# Help with Double appoggiaturas



## Halsted (Oct 31, 2009)

I am answering my grade 6 Pianoforte exam and I have a piece called Vals noble (no2-1887) by a modern composer called Henri Granados from his collection called "Valses Poeticos"

There are double appoggiaturas in the piece shown as two semiquavers at the beginning of bar 6. Some people say that the Double appoggiatura is be played with the last note of the previous bar ( bar 5) while some say that modern era double appoggiaturas are to be played like 2 acacciaturas on the beat (i.e in bar 6 itself)

Does any body have any ideas about the right way to play the appoggiaturas in the piece considering that Granados in early modern era?

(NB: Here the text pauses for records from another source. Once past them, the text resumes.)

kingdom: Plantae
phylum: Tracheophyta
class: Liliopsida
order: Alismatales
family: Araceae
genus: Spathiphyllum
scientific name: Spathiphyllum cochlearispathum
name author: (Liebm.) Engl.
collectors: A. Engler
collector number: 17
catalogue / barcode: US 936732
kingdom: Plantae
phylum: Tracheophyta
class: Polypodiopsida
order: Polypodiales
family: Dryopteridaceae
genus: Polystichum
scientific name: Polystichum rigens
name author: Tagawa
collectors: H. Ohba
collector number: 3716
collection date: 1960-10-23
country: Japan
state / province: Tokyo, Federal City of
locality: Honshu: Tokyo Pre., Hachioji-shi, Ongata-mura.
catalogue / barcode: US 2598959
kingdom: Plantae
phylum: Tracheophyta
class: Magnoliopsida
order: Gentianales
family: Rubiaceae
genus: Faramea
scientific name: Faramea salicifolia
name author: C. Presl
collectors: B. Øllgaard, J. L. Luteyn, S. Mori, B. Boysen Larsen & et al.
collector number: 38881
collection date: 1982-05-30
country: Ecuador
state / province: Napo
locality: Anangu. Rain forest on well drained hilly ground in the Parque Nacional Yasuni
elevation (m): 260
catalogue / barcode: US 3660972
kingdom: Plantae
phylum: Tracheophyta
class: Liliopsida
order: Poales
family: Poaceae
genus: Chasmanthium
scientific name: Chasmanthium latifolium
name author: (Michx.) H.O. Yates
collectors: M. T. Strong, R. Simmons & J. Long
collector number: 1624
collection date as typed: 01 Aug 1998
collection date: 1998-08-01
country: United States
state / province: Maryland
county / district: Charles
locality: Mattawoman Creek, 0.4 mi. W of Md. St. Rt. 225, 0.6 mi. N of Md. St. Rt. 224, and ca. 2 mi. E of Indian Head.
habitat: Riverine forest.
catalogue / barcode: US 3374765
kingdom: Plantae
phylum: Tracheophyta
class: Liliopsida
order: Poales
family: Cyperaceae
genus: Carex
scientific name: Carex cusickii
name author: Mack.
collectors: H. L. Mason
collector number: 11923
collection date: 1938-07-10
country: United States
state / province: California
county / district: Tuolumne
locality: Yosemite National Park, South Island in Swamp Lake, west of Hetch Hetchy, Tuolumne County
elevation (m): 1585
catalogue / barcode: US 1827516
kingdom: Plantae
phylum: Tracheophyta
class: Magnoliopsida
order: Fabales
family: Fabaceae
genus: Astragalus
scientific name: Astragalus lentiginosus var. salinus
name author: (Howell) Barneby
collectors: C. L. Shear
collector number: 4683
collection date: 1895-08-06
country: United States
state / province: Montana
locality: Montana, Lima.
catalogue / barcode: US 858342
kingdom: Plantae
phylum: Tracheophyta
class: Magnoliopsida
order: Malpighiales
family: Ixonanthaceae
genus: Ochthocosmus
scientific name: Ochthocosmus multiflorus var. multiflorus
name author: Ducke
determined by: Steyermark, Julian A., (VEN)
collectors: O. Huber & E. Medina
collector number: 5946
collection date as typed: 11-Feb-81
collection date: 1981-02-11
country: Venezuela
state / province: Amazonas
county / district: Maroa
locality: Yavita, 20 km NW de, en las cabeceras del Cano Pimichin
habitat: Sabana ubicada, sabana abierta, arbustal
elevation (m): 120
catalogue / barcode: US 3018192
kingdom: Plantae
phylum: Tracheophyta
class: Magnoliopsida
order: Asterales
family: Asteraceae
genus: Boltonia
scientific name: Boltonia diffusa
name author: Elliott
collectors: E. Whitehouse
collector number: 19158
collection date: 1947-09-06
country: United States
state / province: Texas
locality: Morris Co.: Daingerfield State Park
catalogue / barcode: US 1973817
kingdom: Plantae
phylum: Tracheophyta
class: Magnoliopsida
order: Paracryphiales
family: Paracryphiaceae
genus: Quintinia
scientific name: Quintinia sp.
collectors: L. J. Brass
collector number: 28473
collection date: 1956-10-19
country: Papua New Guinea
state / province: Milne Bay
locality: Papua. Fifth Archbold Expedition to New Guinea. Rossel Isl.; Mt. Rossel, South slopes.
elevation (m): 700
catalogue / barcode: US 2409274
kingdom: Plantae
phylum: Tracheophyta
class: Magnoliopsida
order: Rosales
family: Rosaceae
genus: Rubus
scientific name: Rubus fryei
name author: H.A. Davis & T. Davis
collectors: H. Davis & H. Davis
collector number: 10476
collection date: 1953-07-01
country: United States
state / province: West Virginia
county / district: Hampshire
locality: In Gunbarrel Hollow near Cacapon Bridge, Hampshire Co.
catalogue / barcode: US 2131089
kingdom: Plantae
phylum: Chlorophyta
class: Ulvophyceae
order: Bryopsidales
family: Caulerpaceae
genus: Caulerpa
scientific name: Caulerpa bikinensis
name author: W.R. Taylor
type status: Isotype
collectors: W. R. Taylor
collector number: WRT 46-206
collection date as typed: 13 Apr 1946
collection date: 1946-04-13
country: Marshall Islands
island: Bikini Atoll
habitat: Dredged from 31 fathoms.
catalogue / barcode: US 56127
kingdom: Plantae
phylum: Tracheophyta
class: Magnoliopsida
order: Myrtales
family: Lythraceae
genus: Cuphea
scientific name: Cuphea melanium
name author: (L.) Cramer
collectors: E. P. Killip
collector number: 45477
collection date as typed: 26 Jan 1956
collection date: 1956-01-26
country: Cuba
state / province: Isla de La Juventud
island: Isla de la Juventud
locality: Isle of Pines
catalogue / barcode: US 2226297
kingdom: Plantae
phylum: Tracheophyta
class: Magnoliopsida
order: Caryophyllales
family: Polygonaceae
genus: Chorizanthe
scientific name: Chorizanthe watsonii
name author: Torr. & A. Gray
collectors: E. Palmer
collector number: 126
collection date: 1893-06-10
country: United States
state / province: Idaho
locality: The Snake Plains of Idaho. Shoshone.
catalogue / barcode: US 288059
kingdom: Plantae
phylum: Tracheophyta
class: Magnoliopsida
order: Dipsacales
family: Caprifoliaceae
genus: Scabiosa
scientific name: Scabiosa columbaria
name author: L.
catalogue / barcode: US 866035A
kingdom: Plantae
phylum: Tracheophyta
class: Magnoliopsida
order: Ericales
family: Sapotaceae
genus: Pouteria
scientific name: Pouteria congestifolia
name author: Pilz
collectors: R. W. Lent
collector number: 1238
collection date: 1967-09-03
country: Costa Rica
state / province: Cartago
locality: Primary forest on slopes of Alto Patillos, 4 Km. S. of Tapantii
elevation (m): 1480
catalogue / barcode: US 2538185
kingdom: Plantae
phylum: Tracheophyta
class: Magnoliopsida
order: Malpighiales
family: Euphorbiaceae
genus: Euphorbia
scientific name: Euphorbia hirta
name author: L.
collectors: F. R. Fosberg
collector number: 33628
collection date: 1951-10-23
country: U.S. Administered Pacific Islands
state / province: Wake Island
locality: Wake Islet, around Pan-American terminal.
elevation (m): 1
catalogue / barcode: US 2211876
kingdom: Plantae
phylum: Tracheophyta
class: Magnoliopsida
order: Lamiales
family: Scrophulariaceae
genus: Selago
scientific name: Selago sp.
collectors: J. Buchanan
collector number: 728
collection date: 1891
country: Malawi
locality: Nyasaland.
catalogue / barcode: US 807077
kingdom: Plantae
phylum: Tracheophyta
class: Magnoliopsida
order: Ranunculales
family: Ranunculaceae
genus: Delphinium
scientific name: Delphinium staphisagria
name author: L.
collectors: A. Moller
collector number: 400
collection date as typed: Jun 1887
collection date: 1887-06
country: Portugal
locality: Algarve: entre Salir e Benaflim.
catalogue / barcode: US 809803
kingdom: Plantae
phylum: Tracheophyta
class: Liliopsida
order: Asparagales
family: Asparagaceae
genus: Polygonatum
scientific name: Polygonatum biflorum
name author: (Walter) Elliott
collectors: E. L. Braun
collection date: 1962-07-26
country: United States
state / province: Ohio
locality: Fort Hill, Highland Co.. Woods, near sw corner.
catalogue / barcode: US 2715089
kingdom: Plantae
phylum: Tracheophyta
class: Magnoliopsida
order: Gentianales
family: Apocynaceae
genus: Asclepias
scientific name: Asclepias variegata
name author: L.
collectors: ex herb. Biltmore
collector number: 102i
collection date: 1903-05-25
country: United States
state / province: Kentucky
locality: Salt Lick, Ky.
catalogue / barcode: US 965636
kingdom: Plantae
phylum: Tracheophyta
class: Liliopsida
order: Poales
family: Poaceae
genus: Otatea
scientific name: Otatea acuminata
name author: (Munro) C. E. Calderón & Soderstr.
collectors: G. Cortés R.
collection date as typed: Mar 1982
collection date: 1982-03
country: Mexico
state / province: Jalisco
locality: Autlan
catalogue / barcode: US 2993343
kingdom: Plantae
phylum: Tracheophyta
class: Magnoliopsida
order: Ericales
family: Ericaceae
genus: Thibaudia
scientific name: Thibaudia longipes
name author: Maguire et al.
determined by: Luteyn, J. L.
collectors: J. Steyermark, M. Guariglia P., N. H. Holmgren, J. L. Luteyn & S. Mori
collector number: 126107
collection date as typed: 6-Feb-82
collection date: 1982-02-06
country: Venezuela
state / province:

Any help will be greatly appreciated
thanks


----------



## Lukecash12 (Sep 21, 2009)

My best guess is you that should play it like two Acacciaturas. Granados is fairly modern.


----------



## Ignis Fatuus (Nov 25, 2008)

An appoggiature is a dissonance on a strong rhythmic beat which resolve on a weaker beat.
EDIT: So to clarify, you play the first appoggiatura ON beat one of bar 6.

Be careful, when you say 'double appoggiatura' it usually means 2 simulteneous ones in different voices - usually a 6/4 chord at a cadance.


----------



## Halsted (Oct 31, 2009)

*Here are the pictures*

I've scanned the relevant bars to show you what I mean. When I spoke about double apoggiaturas I meant the ornaments NOT the 6/4 Cadence. Also I have another question: most of the double appoggiaturas are shown slurred to the following note( see pic 1 ), except in two bars ( see pic 2 ) where they are NOT slurred to the next note. My teacher says its a printing mistake, I feel she is just yakking!

View attachment 754

*PIC 1*

View attachment 755

*PIC 2*

To me it must have been put there since it is to be played differently from the slurred apoggiaturas. So any ideas how to play a "Unslurred" appoggiatura. At present I am playing them ALL ( slurred as well as unslurred ) like two crush notes.

Thanks for the help folks!


----------



## Scott Good (Jun 8, 2009)

I'm confused by your language. What I think you are discussing are grace notes, not appogiaturas.

I would think before the beat, but only for gut musical reasons, not because I know this is _the way_ to do it. I say go with what feels the most musical and fluid, and forget what anyone has to say about modern or not composers (and it seems a bit of a stretch to say Granados is modern, not that it matters).

But, if you are looking for some kind of authentic explanation, it might be best to look at how grace note figures such as these are typically played in traditional Spanish music of this tempo and style. This will bring you closer to the heart of the music of Granados, and how it should be played.

Btw, I agree with your teacher - there are lots of mistakes in standard rep like this.


----------



## Ignis Fatuus (Nov 25, 2008)

These are definitely grace notes, not appoggiaturas, so they come before the beat (in our and Granado's time). You don't get two appoggiaturas in a row like that (or at least I've never seen one).


----------